__What the exercise asks__.
This calls for a word-for-word copy of all the data, with each picture removed.

*** Opening Records supplied ***

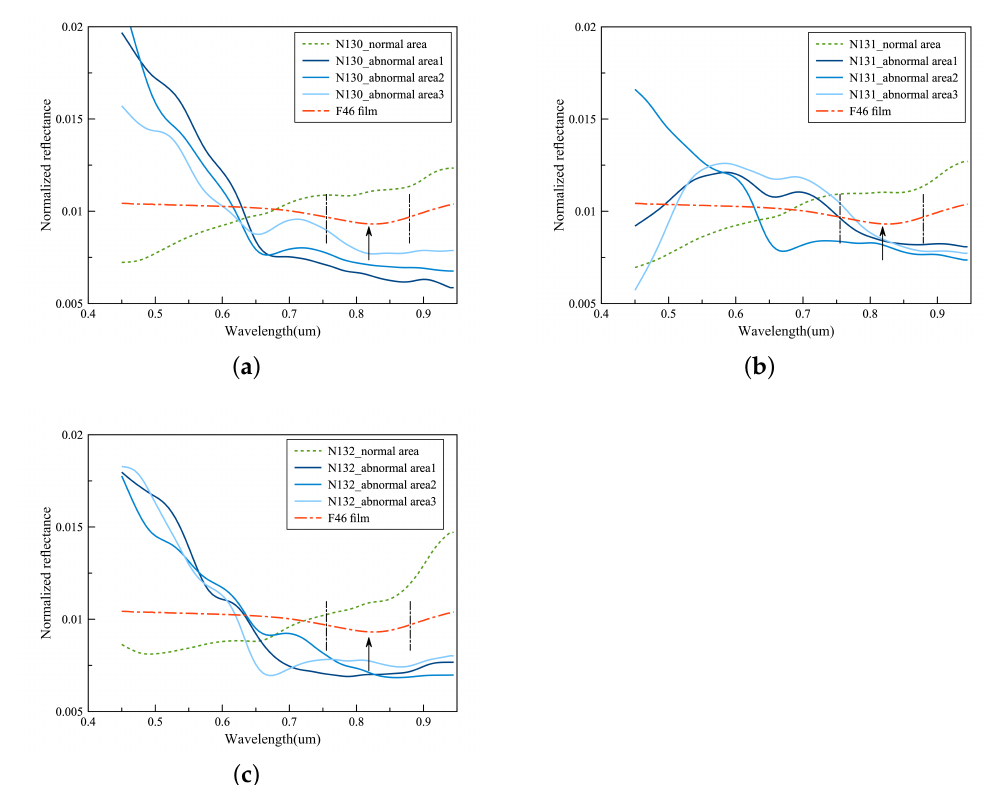
Figure 10. ( a – c ) Comparison of normalized reflectance in the VIS/NIR band of N130, N131, N132, and F46 film. The arrow indicates the wide absorption (750–850 nm) of the F46 film measured in the laboratory. The bright region marked by the red rectangle in Figure 9 is considered to calculate the average reflectance of the abnormal region.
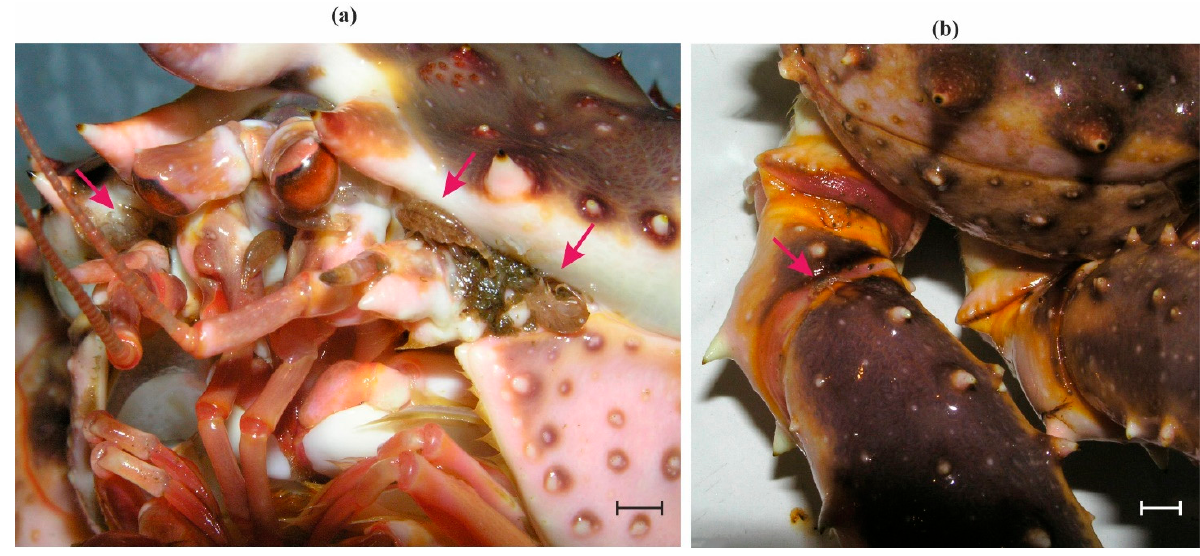
Figure 1. Ischyrocerus commensalis amphipods (arrows) on the mouthparts ( a ) and limbs ( b ) of red king crabs from Dalnezelentskaya Bay, July 2022. Scale bar 5 mm.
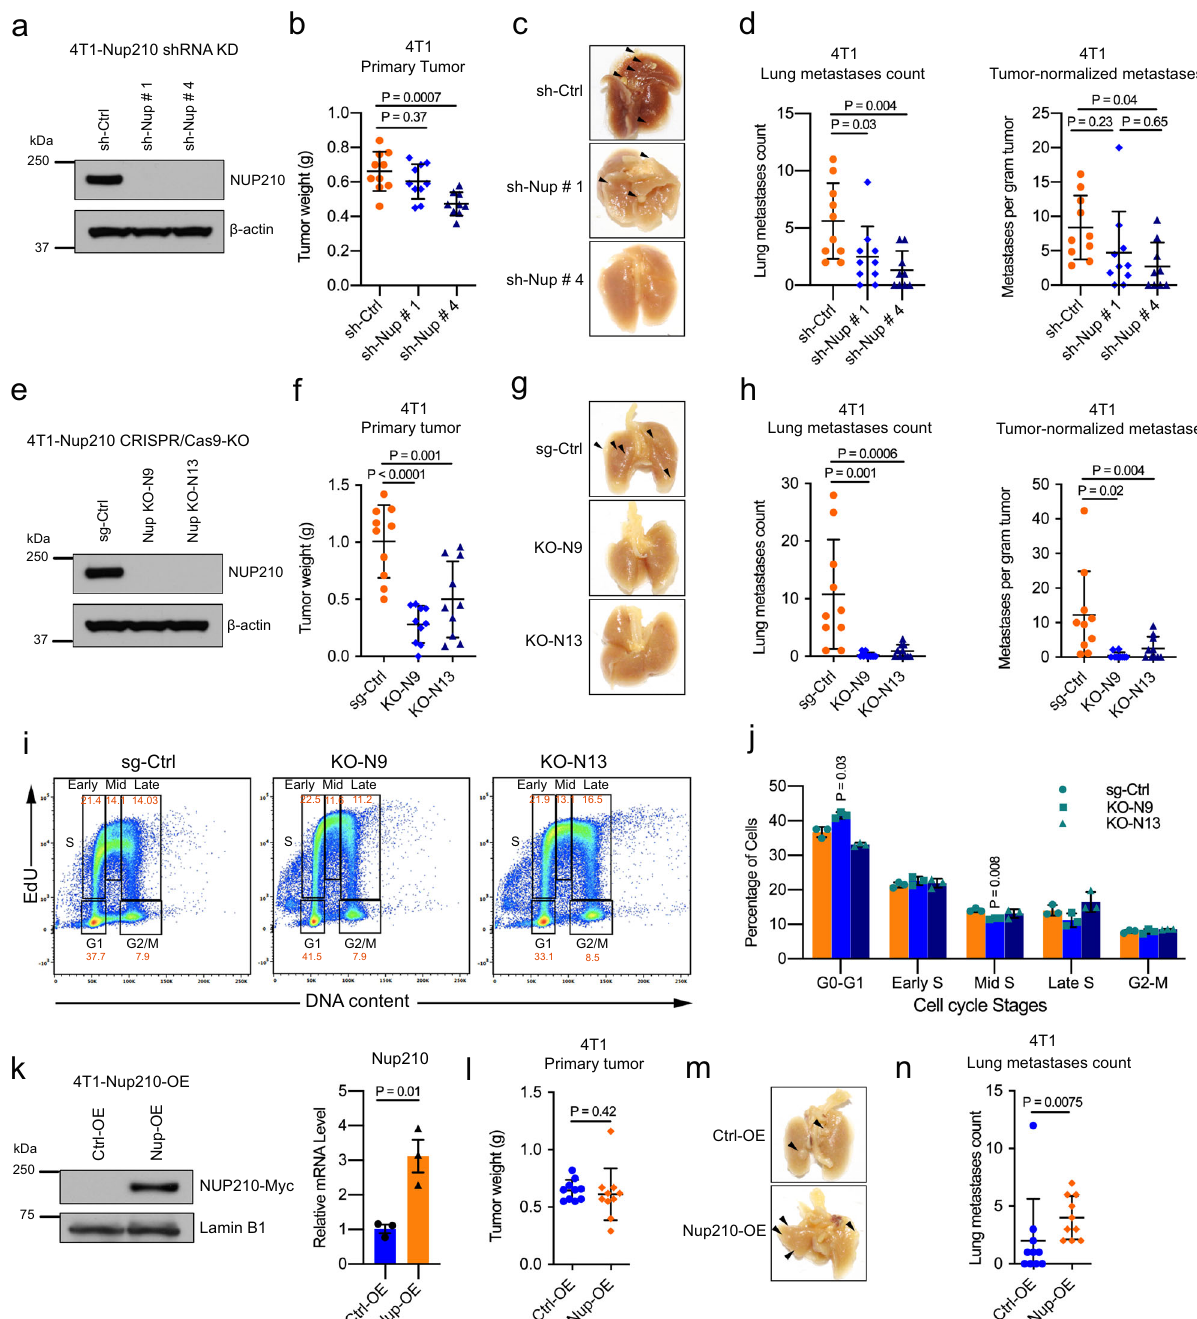
Fig. 3 Depletion of Nup210 in 4T1 metastatic cancer cells reduces lung metastasis in mice. a Western blot of Nup210 knockdown (KD) in 4T1 cells. b Primary tumor weight, c representative lung images, and d lung metastases count and lung metastases count normalized to primary tumor weight in orthotopically transplanted Nup210 KD 4T1 cells. ANOVA with Tukey ’ s multiple comparison test, mean ± s.d. sh-Ctrl, n = 10; sh # 1, n = 10; sh # 4, n = 9 mice. e Western blot showing CRISPR/Cas9-mediated knockout (KO) of Nup210 in 4T1 cells. f Primary tumor weight, g representative lung images, h lung metastases count and tumor-normalized metastases count after orthotopic transplantation of Nup210 KO 4T1 cells. ANOVA with Tukey ’ s multiple comparison test, mean ± s.d. n = 10 mice per group. i DNA content analysis with EdU incorporation of the different stages of the cell cycle in sg-Ctrl and Nup210 KO 4T1 cells. j Quanti fi cation of cell cycle stage distribution in sg-Ctrl and Nup210 KO 4T1 cells.Two-tailed t test, mean ± s.e.m, n = 3 biological replicates. k Western blot (left) and qRT-PCR (right) of NUP210 overexpression in 4T1 cells. Two-tailed t test, mean ± s.e.m, n = 3 biological replicates. l Primary tumor weight, m representative lung images, and n lung metastases count after orthotopic transplantation of NUP210-overexpressing 4T1 cells. Mann – Whitney U test, mean ± s.d. n = 10 mice per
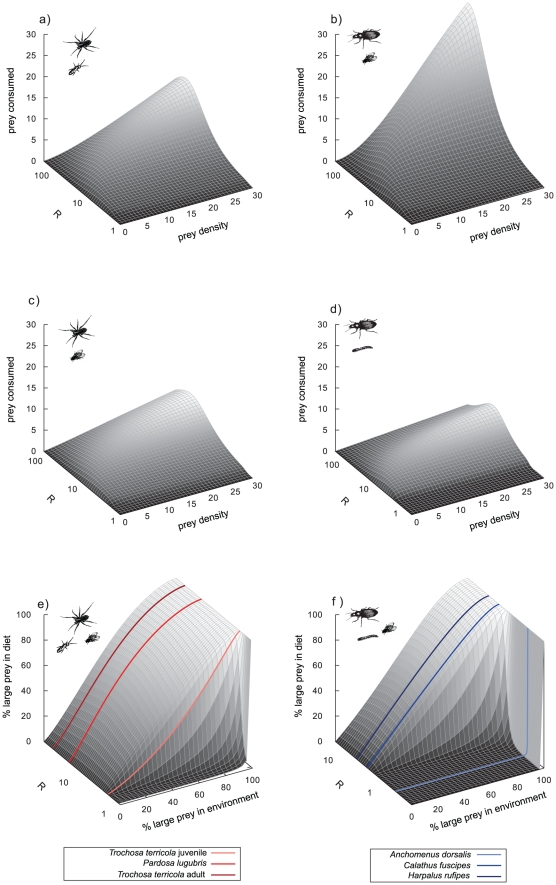
Single prey functional responses as a function of predator-prey body mass ratios from previous study[18] for the following predator-prey combinations: a) wolf spiders – Drosophila, b) ground beetles – Alphitobius, c) wolf – spiders – Heteromurus and, d) ground beetles – Drosophila.Parameters applied for these models are given in Table 1. Combining of the single-prey functional responses for one large and one small prey allowed calculating predictions of the allometric functional response models for the two-prey preference experiment with e) spiders (body-mass range from 1 to 200 mg) with Drosophila as large prey and Heteromurus as small prey, and f) beetles (body-mass range from 1 to 600 mg) with Drosophila as small and Alphitobius larvae as large prey. The coloured lines indicate the six species (i.e., body size classes) that were tested empirically in this study (see Fig. 4). Note the difference between absolute consumption in plots a–d while 3 e and f show relative consumption on the x- and z-axes. Note that for the two-prey plots (3 e and f) the predator-prey body-mass ratio (R) on the y-axes relates to the ratio between the predator and its larger prey.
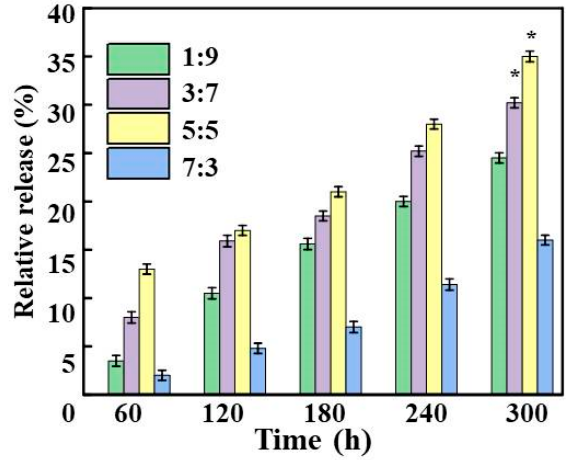
Figure 7. Relative release of OPO from different CS/OZN composite films.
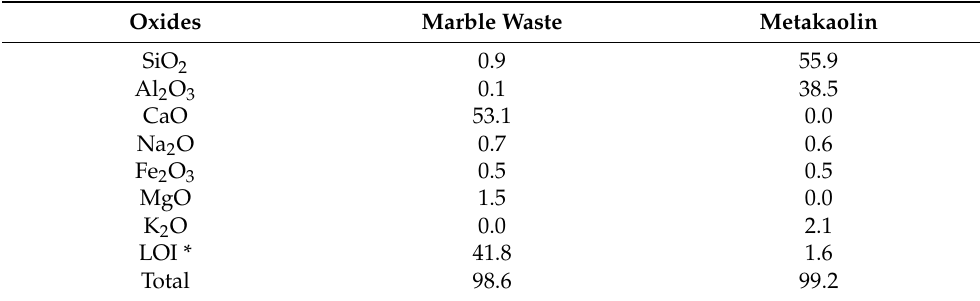
Table 2. Chemical composition (wt. %) of raw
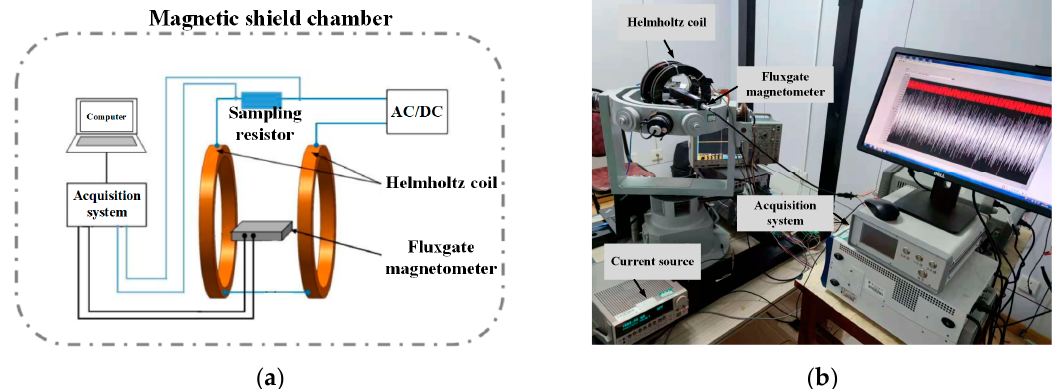
Figure 1. Dynamic characteristic test system for the magnetometer: ( a ) sketch diagram of the system; ( b ) photo of the real system with experimental apparatus.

*** Closing Records supplied ***

__Result for this task__.
Figure 10. ( a – c ) Comparison of normalized reflectance in the VIS/NIR band of N130, N131, N132, and F46 film. The arrow indicates the wide absorption (750–850 nm) of the F46 film measured in the laboratory. The bright region marked by the red rectangle in Figure 9 is considered to calculate the average reflectance of the abnormal region.
Figure 1. Ischyrocerus commensalis amphipods (arrows) on the mouthparts ( a ) and limbs ( b ) of red king crabs from Dalnezelentskaya Bay, July 2022. Scale bar 5 mm.
Fig. 3 Depletion of Nup210 in 4T1 metastatic cancer cells reduces lung metastasis in mice. a Western blot of Nup210 knockdown (KD) in 4T1 cells. b Primary tumor weight, c representative lung images, and d lung metastases count and lung metastases count normalized to primary tumor weight in orthotopically transplanted Nup210 KD 4T1 cells. ANOVA with Tukey ’ s multiple comparison test, mean ± s.d. sh-Ctrl, n = 10; sh # 1, n = 10; sh # 4, n = 9 mice. e Western blot showing CRISPR/Cas9-mediated knockout (KO) of Nup210 in 4T1 cells. f Primary tumor weight, g representative lung images, h lung metastases count and tumor-normalized metastases count after orthotopic transplantation of Nup210 KO 4T1 cells. ANOVA with Tukey ’ s multiple comparison test, mean ± s.d. n = 10 mice per group. i DNA content analysis with EdU incorporation of the different stages of the cell cycle in sg-Ctrl and Nup210 KO 4T1 cells. j Quanti fi cation of cell cycle stage distribution in sg-Ctrl and Nup210 KO 4T1 cells.Two-tailed t test, mean ± s.e.m, n = 3 biological replicates. k Western blot (left) and qRT-PCR (right) of NUP210 overexpression in 4T1 cells. Two-tailed t test, mean ± s.e.m, n = 3 biological replicates. l Primary tumor weight, m representative lung images, and n lung metastases count after orthotopic transplantation of NUP210-overexpressing 4T1 cells. Mann – Whitney U test, mean ± s.d. n = 10 mice per
Single prey functional responses as a function of predator-prey body mass ratios from previous study[18] for the following predator-prey combinations: a) wolf spiders – Drosophila, b) ground beetles – Alphitobius, c) wolf – spiders – Heteromurus and, d) ground beetles – Drosophila.Parameters applied for these models are given in Table 1. Combining of the single-prey functional responses for one large and one small prey allowed calculating predictions of the allometric functional response models for the two-prey preference experiment with e) spiders (body-mass range from 1 to 200 mg) with Drosophila as large prey and Heteromurus as small prey, and f) beetles (body-mass range from 1 to 600 mg) with Drosophila as small and Alphitobius larvae as large prey. The coloured lines indicate the six species (i.e., body size classes) that were tested empirically in this study (see Fig. 4). Note the difference between absolute consumption in plots a–d while 3 e and f show relative consumption on the x- and z-axes. Note that for the two-prey plots (3 e and f) the predator-prey body-mass ratio (R) on the y-axes relates to the ratio between the predator and its larger prey.
Figure 7. Relative release of OPO from different CS/OZN composite films.
Table 2. Chemical composition (wt. %) of raw
Figure 1. Dynamic characteristic test system for the magnetometer: ( a ) sketch diagram of the system; ( b ) photo of the real system with experimental apparatus.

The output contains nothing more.